Galvanisée, elle torche coup sur coup trois glass. Ça y est, mon petit truc à réussi.

*

Nous descendons à l’hôtel Imperator où j’ai la joie de retrouver mes bagages. Je m’empresse de passer un coup de bigophone à l’ambassadeur.

— Allô, Excellence ? Ici San Antonio, avez-vous reçu une communication au sujet du bateau ?

— À l’instant, répond-il, le chef de la police vient de me prévenir qu’un bâtiment correspondant au vôtre a été repéré au large de Capri. La police côtière l’a arraisonné et deux officiers sont montés à bord, ils ont été pour leurs frais, le yacht appartient à un Brésilien, un certain Curno Pantoz, ce dernier a proposé aux officiers de perquisitionner, aucune femme ne se trouvait à bord et les papiers étaient en règle. Ils se sont excusés. Qu’en dites-vous, commissaire ? Croyez-vous qu’il s’agirait de notre bâtiment ?

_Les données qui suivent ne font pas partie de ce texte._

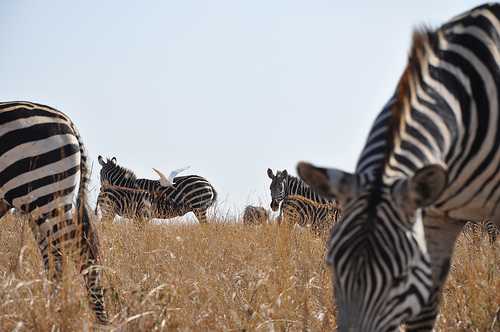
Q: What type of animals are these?
A: Zebras.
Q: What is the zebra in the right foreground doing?
A: Grazing.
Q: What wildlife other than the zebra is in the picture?
A: Bird.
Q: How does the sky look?
A: Clear.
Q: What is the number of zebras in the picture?
A: 7.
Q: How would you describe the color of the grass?
A: Brown.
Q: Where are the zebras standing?
A: In a field.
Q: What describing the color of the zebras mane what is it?
A: Brown.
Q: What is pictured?
A: Animals.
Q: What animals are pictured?
A: A bird and zebras.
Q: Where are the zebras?
A: In a field.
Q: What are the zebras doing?
A: Eating.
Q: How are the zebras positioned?
A: Standing.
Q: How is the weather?
A: Clear.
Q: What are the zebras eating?
A: Grass.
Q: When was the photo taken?
A: During day hours.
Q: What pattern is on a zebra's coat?
A: Black and white stripes.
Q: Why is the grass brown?
A: Dry.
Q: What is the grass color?
A: Brown.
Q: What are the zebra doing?
A: Grazing.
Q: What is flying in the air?
A: Bird.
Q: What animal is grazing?
A: Zebra.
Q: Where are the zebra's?
A: Field.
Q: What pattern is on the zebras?
A: Stripes.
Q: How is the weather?
A: Sunny.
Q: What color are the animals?
A: Black and white.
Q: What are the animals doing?
A: Eating.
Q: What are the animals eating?
A: Grass.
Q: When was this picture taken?
A: Daytime.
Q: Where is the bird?
A: By the zebra.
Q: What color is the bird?
A: White.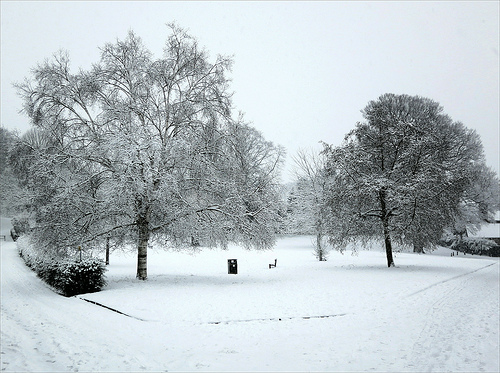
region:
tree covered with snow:
[313, 86, 497, 270]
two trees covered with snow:
[20, 23, 488, 285]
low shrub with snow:
[18, 239, 106, 296]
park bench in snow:
[266, 255, 282, 270]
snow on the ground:
[8, 285, 498, 369]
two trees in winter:
[17, 14, 495, 270]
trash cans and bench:
[223, 252, 285, 277]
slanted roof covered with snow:
[458, 211, 498, 248]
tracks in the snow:
[405, 273, 498, 369]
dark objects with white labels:
[225, 256, 240, 276]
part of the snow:
[433, 272, 452, 294]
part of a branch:
[192, 206, 207, 220]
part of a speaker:
[226, 262, 234, 278]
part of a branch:
[380, 208, 390, 219]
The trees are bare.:
[8, 49, 493, 239]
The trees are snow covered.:
[8, 34, 499, 298]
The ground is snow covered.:
[18, 238, 498, 363]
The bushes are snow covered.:
[14, 225, 103, 289]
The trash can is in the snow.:
[225, 253, 238, 275]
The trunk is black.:
[124, 193, 154, 293]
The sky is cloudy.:
[8, 3, 499, 150]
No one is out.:
[6, 0, 493, 365]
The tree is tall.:
[10, 20, 287, 321]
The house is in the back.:
[454, 208, 499, 258]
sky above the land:
[276, 15, 353, 62]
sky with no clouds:
[260, 10, 370, 75]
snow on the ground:
[290, 270, 345, 305]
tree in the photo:
[345, 155, 435, 245]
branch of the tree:
[370, 205, 405, 270]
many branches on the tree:
[85, 100, 215, 215]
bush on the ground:
[15, 225, 120, 295]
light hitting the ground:
[180, 280, 260, 340]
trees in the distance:
[270, 155, 340, 226]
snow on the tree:
[71, 107, 203, 216]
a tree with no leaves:
[319, 96, 476, 284]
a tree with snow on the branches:
[337, 81, 495, 283]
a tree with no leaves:
[7, 35, 277, 286]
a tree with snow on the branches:
[17, 45, 277, 287]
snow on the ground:
[157, 295, 473, 360]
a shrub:
[26, 210, 107, 304]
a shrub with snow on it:
[14, 218, 107, 295]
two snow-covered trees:
[22, 35, 492, 289]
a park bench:
[260, 258, 279, 272]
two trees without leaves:
[27, 32, 482, 277]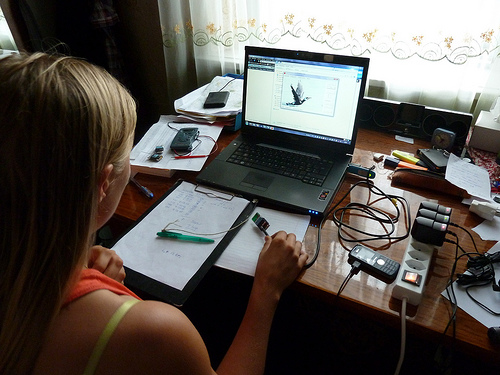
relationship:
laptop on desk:
[233, 37, 358, 221] [128, 63, 498, 321]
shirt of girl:
[64, 269, 143, 299] [3, 66, 273, 369]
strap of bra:
[101, 289, 129, 352] [104, 294, 131, 350]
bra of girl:
[104, 294, 131, 350] [3, 66, 273, 369]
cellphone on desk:
[345, 243, 396, 275] [128, 63, 498, 321]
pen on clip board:
[158, 224, 218, 244] [130, 172, 241, 295]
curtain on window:
[195, 3, 498, 102] [179, 1, 498, 124]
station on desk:
[394, 98, 427, 129] [128, 63, 498, 321]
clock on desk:
[431, 127, 450, 147] [128, 63, 498, 321]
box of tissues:
[464, 103, 498, 149] [490, 110, 498, 120]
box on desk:
[464, 103, 498, 149] [128, 63, 498, 321]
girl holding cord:
[3, 66, 273, 369] [257, 216, 321, 259]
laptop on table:
[233, 37, 358, 221] [135, 71, 474, 321]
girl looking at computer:
[3, 43, 310, 368] [224, 34, 352, 199]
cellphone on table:
[345, 243, 396, 275] [135, 71, 474, 321]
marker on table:
[382, 153, 424, 170] [135, 71, 474, 321]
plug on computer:
[348, 159, 376, 186] [224, 34, 352, 199]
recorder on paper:
[169, 124, 201, 159] [147, 106, 207, 170]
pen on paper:
[158, 224, 218, 244] [147, 106, 207, 170]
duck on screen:
[291, 83, 306, 105] [245, 59, 356, 134]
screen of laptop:
[245, 59, 356, 134] [233, 37, 358, 221]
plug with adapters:
[406, 200, 432, 276] [410, 198, 448, 242]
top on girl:
[62, 273, 125, 303] [3, 66, 273, 369]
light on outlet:
[407, 270, 417, 280] [402, 208, 432, 289]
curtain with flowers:
[195, 3, 498, 102] [196, 11, 490, 50]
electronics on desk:
[223, 74, 465, 284] [128, 63, 498, 321]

— M’est avis que oui, Monsieur l’Ambassadeur, mais je me doutais que ces carnes auraient pris leurs précautions ; ils sont fortiches.

Je salue et raccroche.

Me voilà en plein pastis ; car je ne peux plus compter repêcher mes zèbres grâce au bateau. De moins, ce renseignement m’apporte-t-il la certitude qu’Else et ses sangliers sont en Italie, à Naples, ou à Rome, et je pense pouvoir éliminer Naples, car cette fille est attirée par les documents comme une panthère par une charogne.

Pourvu que l’ambassadeur ne se les laisse pas crever sous son blair.

J’en ai une sueur froide, rien que d’y songer. Je reprends l’appareil.